Через полчаса Ник вышел, окутанный клубами едкого дыма, и сел напротив меня покурить. Наверное, это и был какой-то из переломных моментов моей жизни — когда он посмотрел мне в глаза и, видать, не увидел там ничего. Ни страха, ни сожаления, ни сомнений.

— Послушай-ка, — слегонца в нос сказал он, — как я погляжу, ты не прочь заработать.

— Дальше, — предложила я.

— Ну, — чтобы Ник когда-нибудь сразу говорил, что и от кого он хочет? Ни в жизнь. — Пожалуй, я смогу тебе кое-что предложить…

— Это смотря что, — сказала я, размышляя над тем, сразу дать ему в глаз или подождать. Я была убеждена, что он предложит что-нибудь из серии "минет за двадцатку" или что-то вроде того.

— Ну, я не совсем уверен, что стоит вот так сразу об этом… — он посмотрел на струйку дыма, и снова затянулся.

— Хорошо, — согласилась я. — Давай о другом. Об этом поговорим тогда, когда ты решишь перестать трахать мне мозги.

— Я не трахаю тебе мозги, — обиделся Ник.
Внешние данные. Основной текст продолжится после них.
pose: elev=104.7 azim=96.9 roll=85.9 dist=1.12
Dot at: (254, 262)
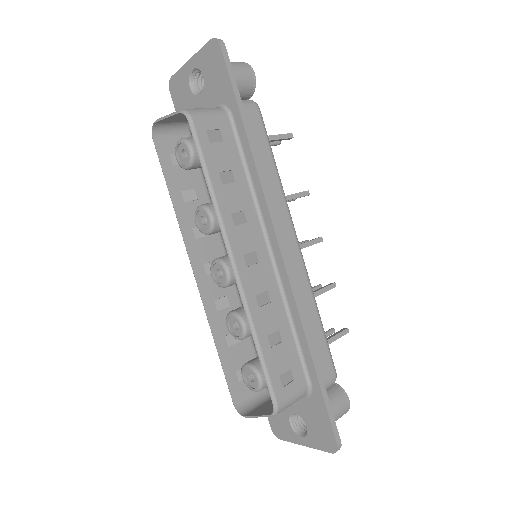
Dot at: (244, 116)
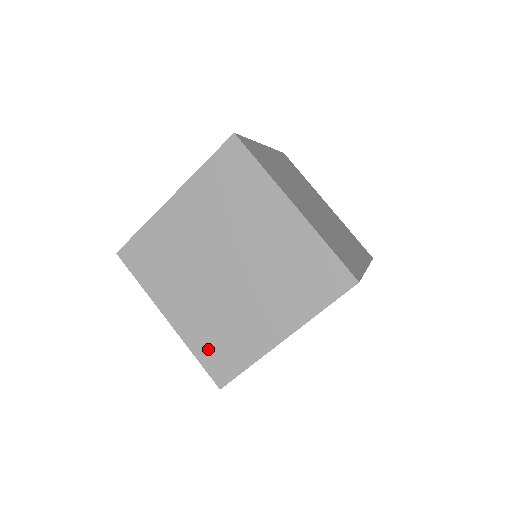
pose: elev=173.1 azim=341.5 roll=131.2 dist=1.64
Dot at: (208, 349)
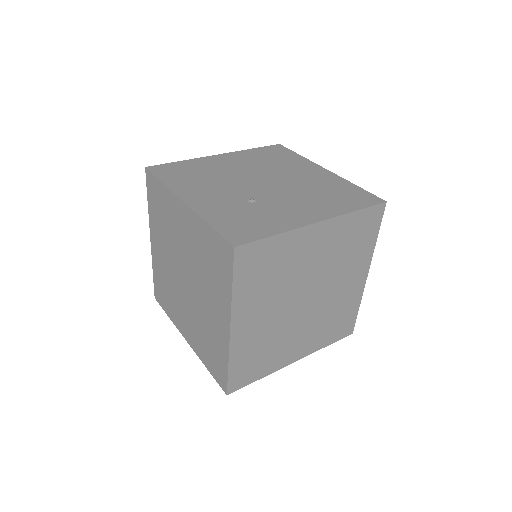
Dot at: (243, 362)
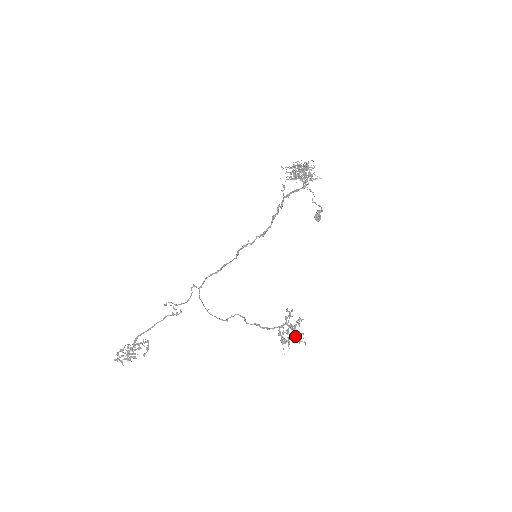
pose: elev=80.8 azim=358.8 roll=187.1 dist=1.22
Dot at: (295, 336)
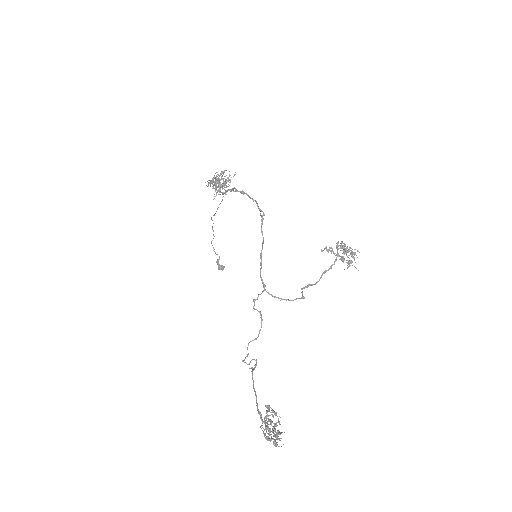
Dot at: occluded
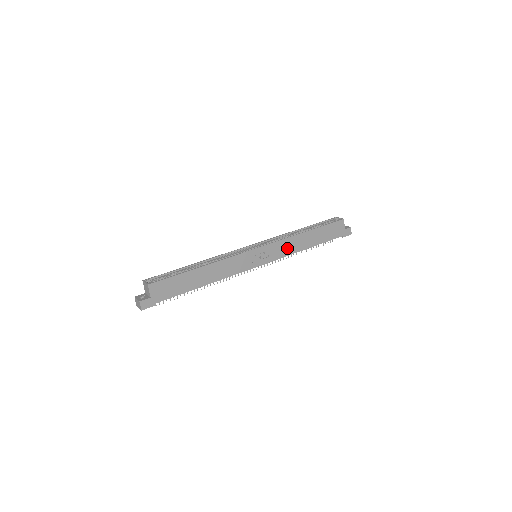
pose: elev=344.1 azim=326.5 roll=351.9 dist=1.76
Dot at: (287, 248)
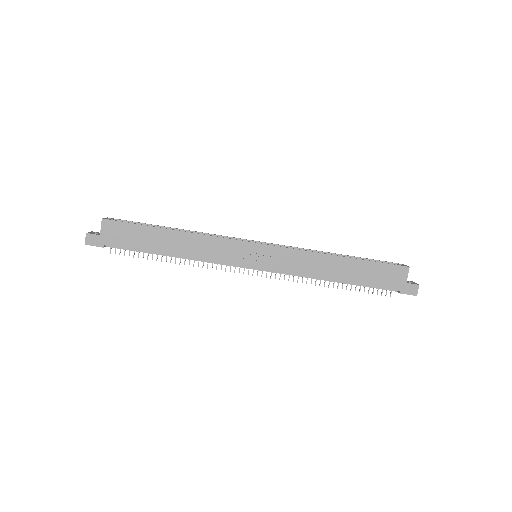
Dot at: (301, 264)
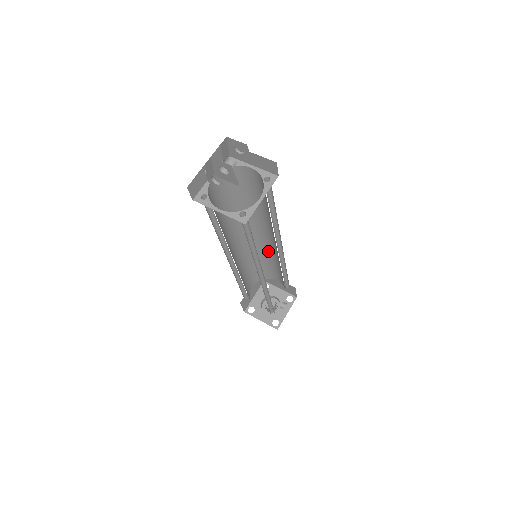
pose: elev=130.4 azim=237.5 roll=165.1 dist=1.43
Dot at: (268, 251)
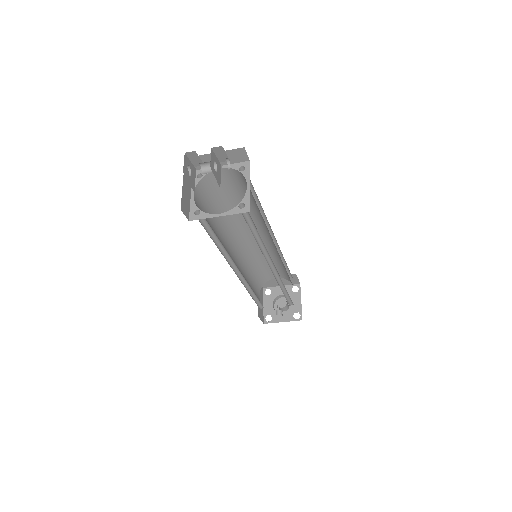
Dot at: occluded
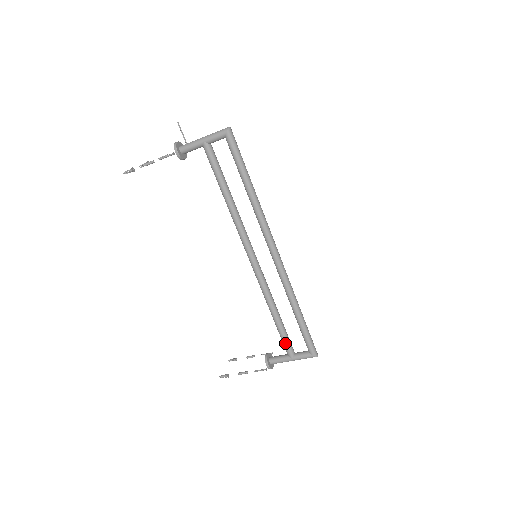
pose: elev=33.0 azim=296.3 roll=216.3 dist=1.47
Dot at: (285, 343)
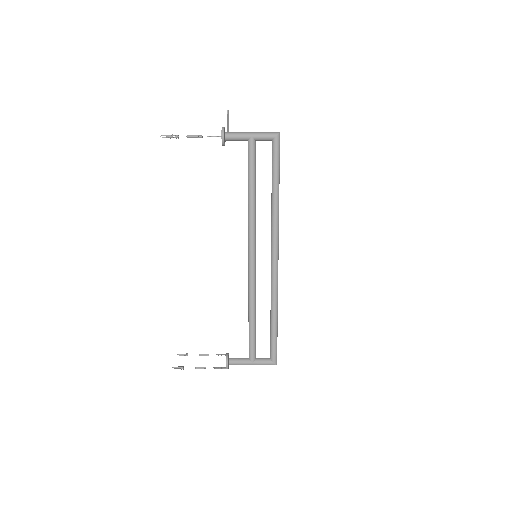
Dot at: (252, 346)
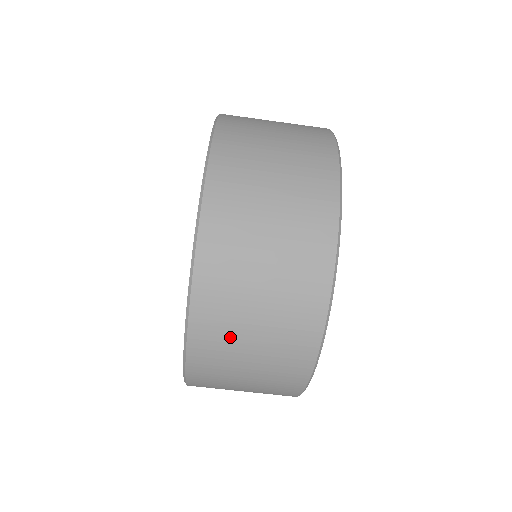
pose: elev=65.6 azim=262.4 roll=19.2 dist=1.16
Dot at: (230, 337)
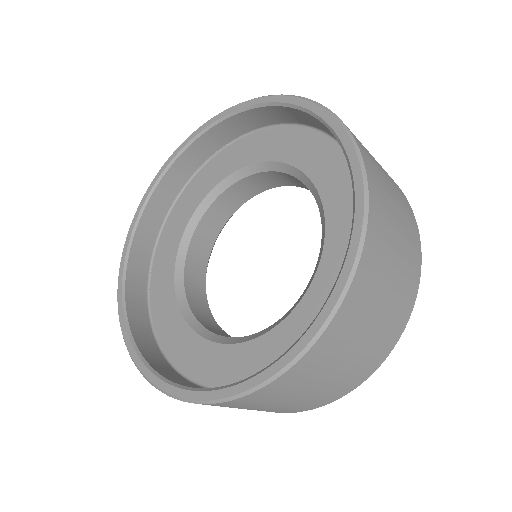
Dot at: occluded
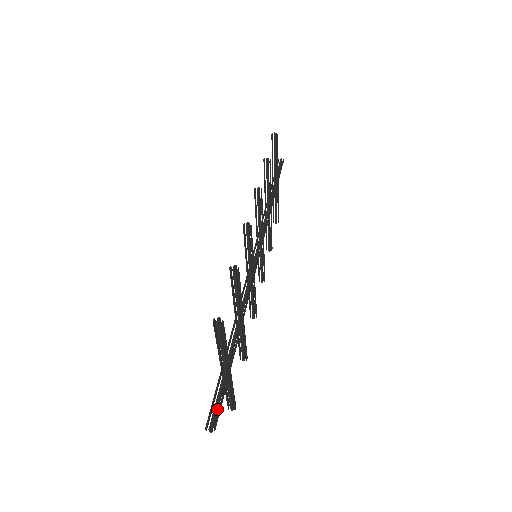
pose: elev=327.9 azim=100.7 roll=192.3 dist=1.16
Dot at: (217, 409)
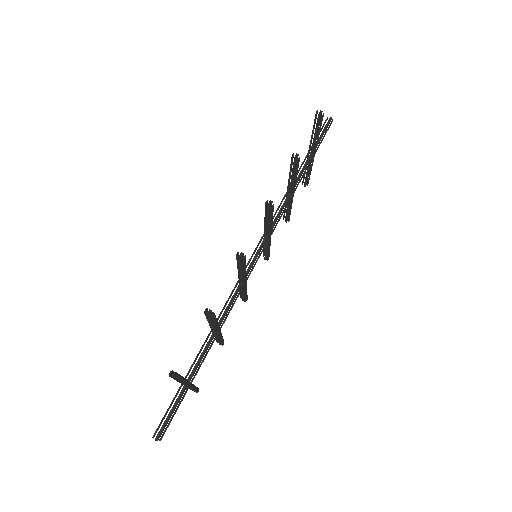
Dot at: (167, 422)
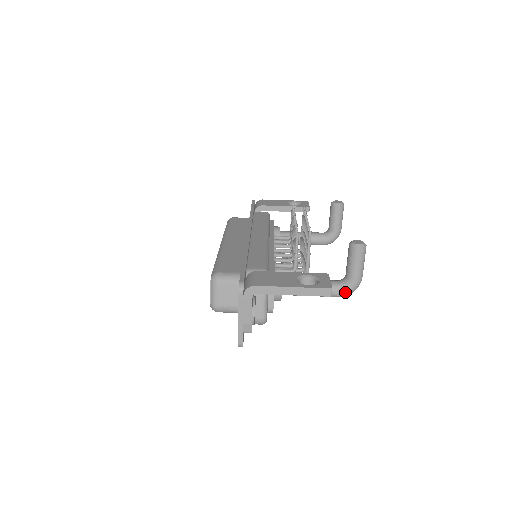
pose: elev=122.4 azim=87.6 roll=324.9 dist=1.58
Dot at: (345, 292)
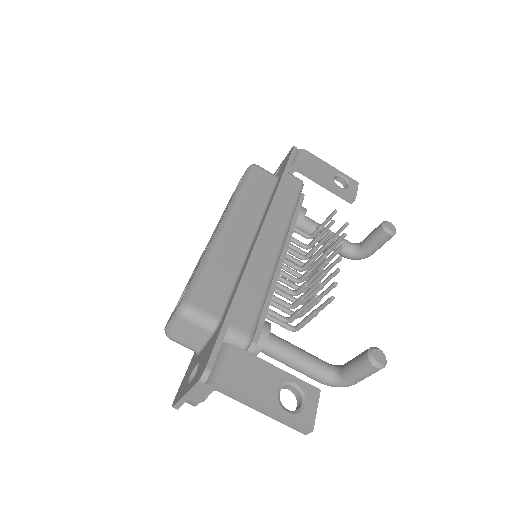
Dot at: (329, 385)
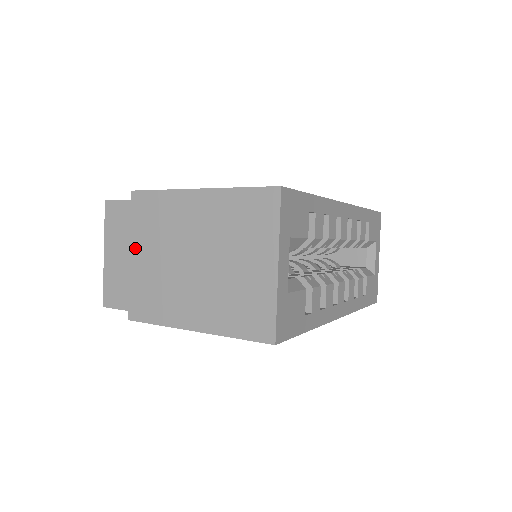
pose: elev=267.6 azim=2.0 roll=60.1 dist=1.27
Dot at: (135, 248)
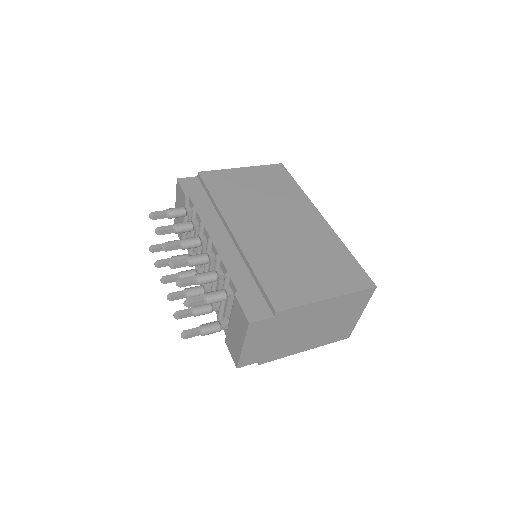
Dot at: (272, 336)
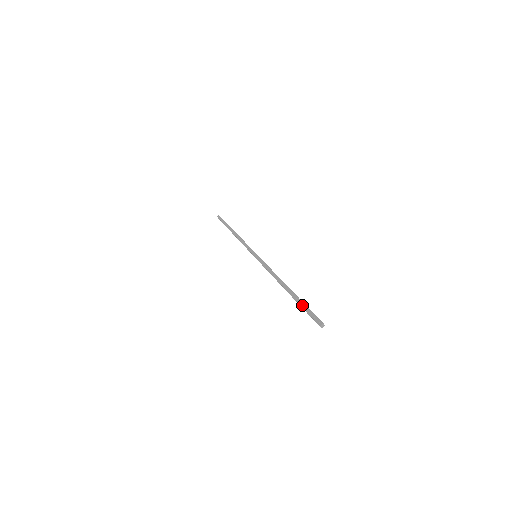
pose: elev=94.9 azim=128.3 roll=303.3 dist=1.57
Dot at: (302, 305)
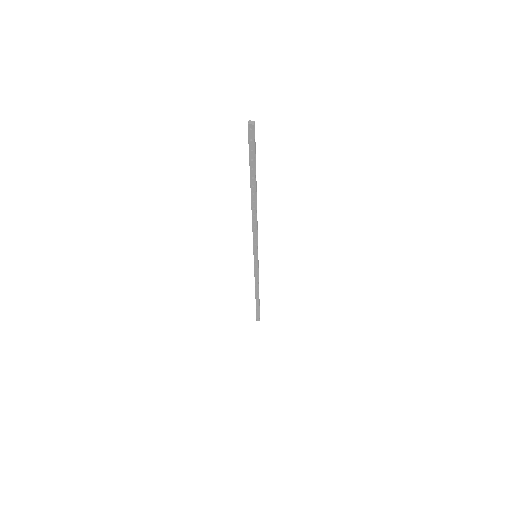
Dot at: (253, 161)
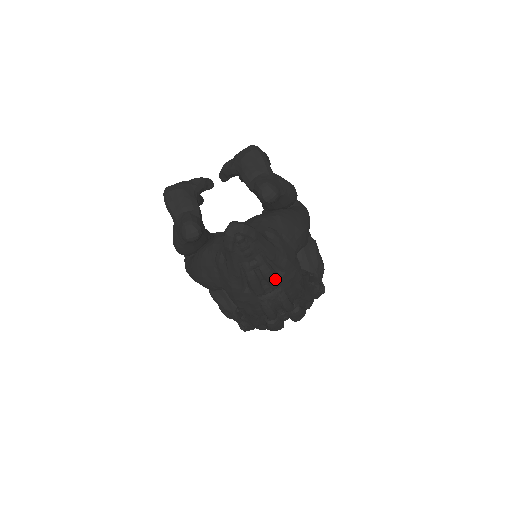
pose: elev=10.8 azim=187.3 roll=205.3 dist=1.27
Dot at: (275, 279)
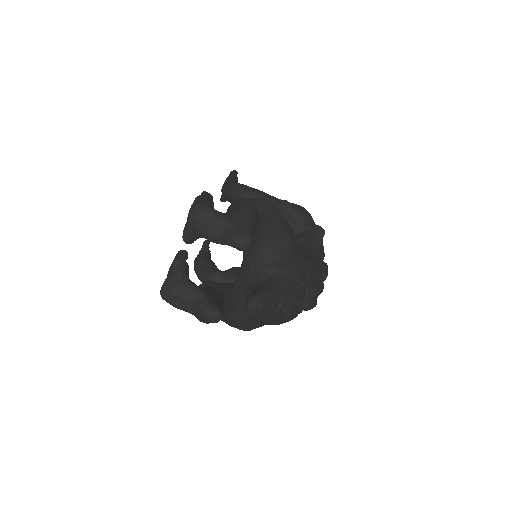
Dot at: (301, 294)
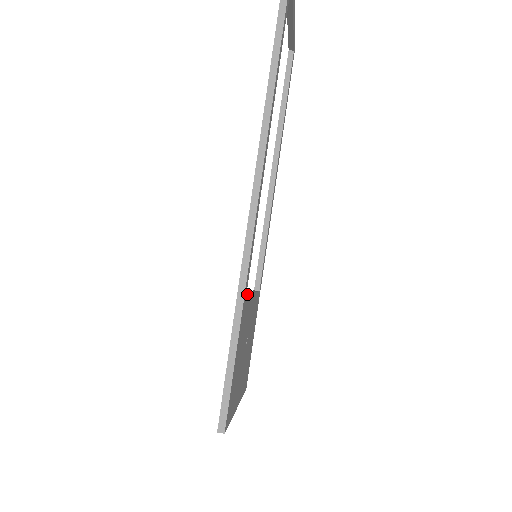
Так он тянул кота за яйца ещё минут десять, и дело кончилось тем, что его варево на моей плите превратилось в полную шнягу. Это был первый номер программы. А вторым номером он быстро сбацал резервный вариант. Относить эту дрянь пришлось уже мне, в качестве помощника аптекаря, а через неделю — полноправного компаньона. Как вскоре выяснилось, компаньонство не ограничивалось только выбиванием денег за то, что опять же выкруживали мы оба: кроме того, была тема под кодовым названием безопасность.

— Послушай-ка, — говорил Ник обеспокоенно. — У нас проблемы.

— Да? — спрашивала я.

Обычно это начиналось так. Надо было дать ему время повращать шариками.

— Это надо обмозговать, — решал он и извлекал из заначки какой-нибудь припасённый именно для вращения шариками, роликами и всем остальным содержимым черепушки в экстренных случаях стимулятор в виде жидкости или порошка, от запаха которых меня начинало тошнить.

В итоге рождалась идея, простая, как блин — но она срабатывала всегда.

"Безопасность" вскоре превратилась в ещё одну статью дохода. "Нет человека — нет проблемы", — глубокомысленно изрекал Ник. Вот только докторше рассказывать дальше я не собиралась. Не потому, что мне было жалко или лень — я с удовольствием вывалила бы ей любой живописный эпизод со всеми подробностями, — а потому, что не стоило.

Кстати, про эпизод. Это была неплохая мысль. Если она проглотит такое — значит, мне нечего опасаться. Потому что мне относительно легко было орать сегодня самой себе про то, что я никому и ничего не должна, что я — это я, и больше никто другой. Это было днём, и это было наедине с собой. А вот реализовать такое на практике оказалось гораздо сложнее. И страшнее. Не потому, что мне надавали бы по голове — а потому, что я хотела получить от неё больше одного письма.

Хотела.

Без дураков.

И ещё мне снова очень не хотелось обломаться.

Ведь не отправлять же мне было в свой город телеграмму Нику, с просьбой изобразить со мной оживлённую переписку — даже за умеренную плату? Если этот засранец вообще ещё коптил где-то небо.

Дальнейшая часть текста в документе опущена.